Le 1er septembre 1840, une lettre d’Antoine d’Abbadie mentionne avec regret la mort de Kielmaier sur le trajet Tadjoura-Ankober. Das Ausland informe ses lecteurs dans les Miscellen du numéro 13, daté du 6 novembre 1840 en citant la lettre d’Antoine Abbadie au journal Athenäum.

Biblethiophile, 14.08.2025


[1] Dénommé Kielmaier, parfois précédé du C, son nom complet est révélé par HEYD (Wilhelm), Bibliographie der württembergischen Geschichte, p. 462.

[2] Il manque à FUMAGALLI (Giuseppe), Bibliografia etiopica. Catalogo descrittivo e ragionato degli scritti pubblicati dalla invenzione della stampa fino a tutto il 1891 intorno alla etiopia e regioni limitrofe; l’EAe ne lui a pas prévu d’article ; PANKHURST (Rita & Richard), « A select annotated bibliography of travel books on Ethiopia » ne l’a pas retenu en raison probablement de sa publication dans les journaux ; RUBENSON (Sven), The Survival of Ethiopian Independence reconnaît l’existence de Kielmaier mais semble ignorer ses témoignages ; MARCUS (Harold G.), The Modern History of Ethiopia and the Horn of Africa: A Select and Annotated Bibliography ne connaît que la première contribution de Kielmaier ; WAGNER (Ewald), Harar. Annotierte Bibliographie zum Schriftum über die Stadt und den Islam in Südostäthiopien, conformément au sujet traité ne liste que la deuxième contribution ; LOCKOT (Hans Wilhelm), Bibliographia Aethiopica: die Aethiopienkundliche Literatur des deutschsprachigen Raums, est le plus complet.

[3] PALM (Adolf), « Carl Christian Friedrich Kielmaier », in TADDEY (Gerhard), Lebensbilder aus Schwaben und Franken, W. Kohlhammer Verlag, Stuttgart, 1991, pp. 68-89.

[4] Le récit de Kielmaier ne mentionne que le mois, le jour est cité par un autre article du journal Das Ausland.

[5] Krapf annonce une arrivée à Massaoua au mois de décembre 1837 dans Reisen in Ost-Afrika ausgeführt in den Jahren 1837-55. Zur Beförderung der ostafrikanischen Erd- und Missionskunde, p. 32.

[6] ABBADIE (Arnauld, d’), Douze ans de séjour dans la Haute-Éthiopie (Abyssinie), p. 33.

[7] Ibid., p. 38

[8] Ibid., p. 41

[9] Krapf, Reisen, op. cit., p. 41.

[10] Ibid., p. 49.

[11] L’histoire d’Aden se base principalement sur HUNTER (F[rederick] M[ercer]), An Account of the British Settlement of Aden in Arabia, p. 165.

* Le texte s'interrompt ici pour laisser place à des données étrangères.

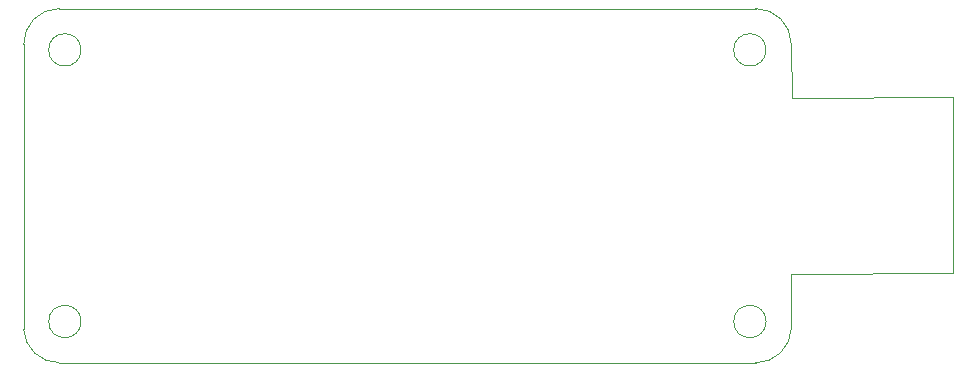
<source format=gbr>
G04 #@! TF.GenerationSoftware,KiCad,Pcbnew,(5.1.5)-2*
G04 #@! TF.CreationDate,2019-12-04T22:48:08+00:00*
G04 #@! TF.ProjectId,TTVV,54545656-2e6b-4696-9361-645f70636258,1.0.8*
G04 #@! TF.SameCoordinates,Original*
G04 #@! TF.FileFunction,Profile,NP*
%FSLAX46Y46*%
G04 Gerber Fmt 4.6, Leading zero omitted, Abs format (unit mm)*
G04 Created by KiCad (PCBNEW (5.1.5)-2) date 2019-12-04 22:48:08*
%MOMM*%
%LPD*%
G04 APERTURE LIST*
%ADD10C,0.050000*%
G04 APERTURE END LIST*
D10*
X115044220Y-56558180D02*
X115001040Y-52003960D01*
X128706880Y-56515000D02*
X115044220Y-56558180D01*
X128727200Y-71424800D02*
X128706880Y-56515000D01*
X115013740Y-71445120D02*
X128727200Y-71424800D01*
X115011200Y-76057760D02*
X115013740Y-71445120D01*
X50007520Y-76172060D02*
X50018183Y-52047131D01*
X112870328Y-75500000D02*
G75*
G03X112870328Y-75500000I-1370328J0D01*
G01*
X112870328Y-52500000D02*
G75*
G03X112870328Y-52500000I-1370328J0D01*
G01*
X54870328Y-75500000D02*
G75*
G03X54870328Y-75500000I-1370328J0D01*
G01*
X54870328Y-52500000D02*
G75*
G03X54870328Y-52500000I-1370328J0D01*
G01*
X112000000Y-49000000D02*
G75*
G02X115000000Y-52000000I0J-3000000D01*
G01*
X115011854Y-76060299D02*
G75*
G02X111991140Y-78999080I-3004144J66043D01*
G01*
X53007260Y-78984649D02*
G75*
G02X50007520Y-76172060I-5080J3000549D01*
G01*
X50018183Y-52047131D02*
G75*
G02X53019960Y-49006760I2981457J58411D01*
G01*
X111991140Y-78999080D02*
X53009800Y-78983840D01*
X53019960Y-49006760D02*
X112000000Y-49000000D01*
M02*

</source>
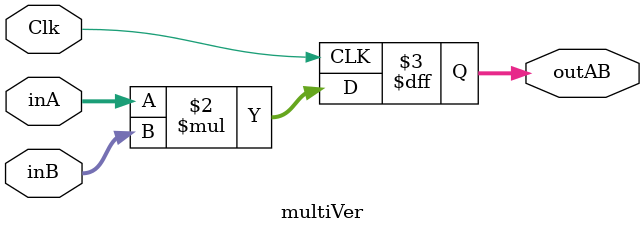
<source format=v>
`timescale 1ns / 1ps


module multiVer(Clk, inA, inB, outAB);
//declare input and output
    input Clk;
    input signed [64:0] inA;
    input signed [64:0] inB;
    output signed [130:0] outAB;
//declare the sine ROM - 30 registers each 8 bit wide.  

    wire Clk;
    wire signed [64:0] inA;
    wire signed [64:0] inB;
    reg signed [130:0] outAB;
//Initialize the sine rom with samples. 

    //At every positive edge of the clock, output a sine wave sample.
    always@ (posedge(Clk))
    begin
        outAB = inA*inB;
    end

endmodule


</source>
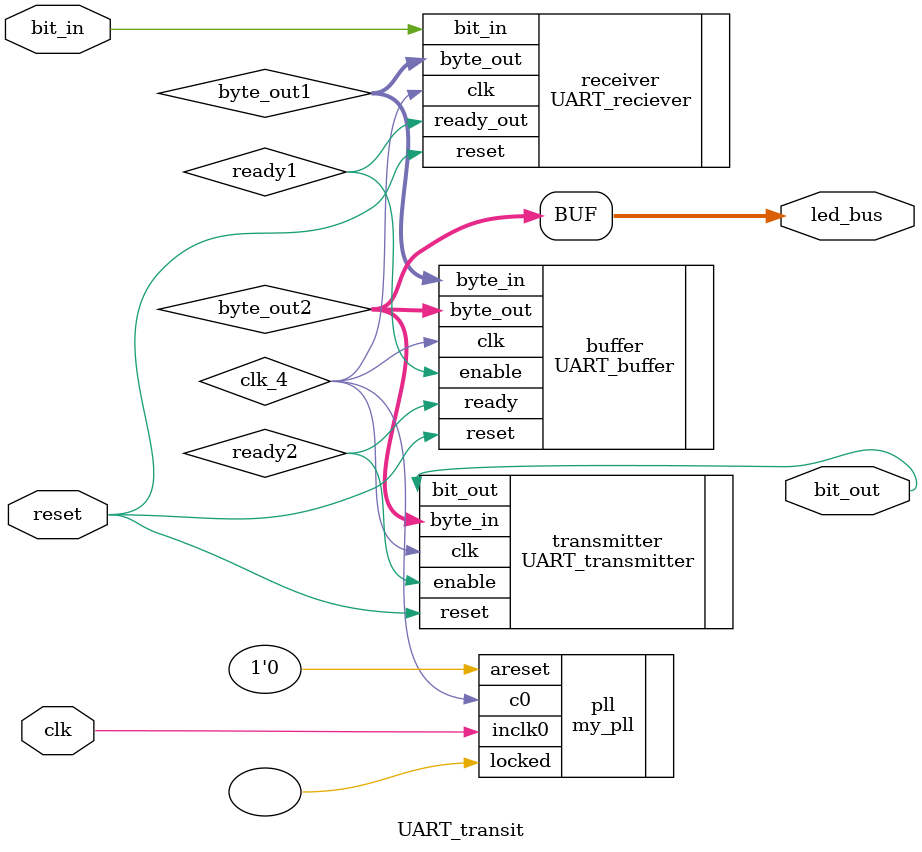
<source format=sv>
module UART_transit
    (
        input wire bit_in,
        input wire clk,
        input wire reset,
        output wire bit_out,
        output wire [7:0] led_bus
    );

    wire [7:0] byte_out1;
    wire [7:0] byte_out2;

    wire ready1;
    wire ready2;
	 
    wire clk_4;

    assign led_bus = byte_out2;

    my_pll pll (
        .inclk0(clk),
        .areset(1'b0),
        .c0(clk_4),
        .locked()
    );
	 
    UART_reciever receiver (
        .clk(clk_4), 
        .reset(reset),
        .bit_in(bit_in), 
        .byte_out(byte_out1),            // Change: consistent named connection
        .ready_out(ready1)
    );

    UART_buffer buffer (
        .clk(clk_4), 
        .reset(reset), 
        .enable(ready1),
        .byte_in(byte_out1), 
        .byte_out(byte_out2), 
        .ready(ready2)
    );

    UART_transmitter transmitter (
        .clk(clk_4), 
        .reset(reset), 
        .enable(ready2),
        .byte_in(byte_out2), 
        .bit_out(bit_out)
    );

endmodule

</source>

[12] Voir la liste chronologique des agents dans GAVIN (R. J.), Aden under Britisch Rule 1839-1967.

[13] Voir les deux articles de GORI (Alessandro), « Zayla » et de MORIN (Didier), « Zayla in the 19th and 20th centuries », EAe, t. 5, resp. p. 164 et p. 166.

[14] Voir le résumé qu’en donne WAGNER (Ewald), Harar. Annotierte Bibliographie zum Schriftum über die Stadt und den Islam in Südostäthiopien, référence 06.47, p. 65.

[15] Krapf, Reisen, op. cit., p. 50.

[16] ISENBERG (Carl Wilhelm) & KRAPF (Johann Ludwig), Journals of the Rev. Messrs. Isenberg and Krapf, missionaries of the Church Missionary Society, detailing their proceedings in the Kingdom of Shoa and journeys in other parts of Abyssinia in the years 1839,1840,1841, and 1842 to which is prefixed a geographical memoir of Abyssinia and South-Eastern Africa, by James M’Queen, Esq. grounded on the Missionaries’ journals, and the expedition of the Pacha of Egypt up the Nile, p. 247.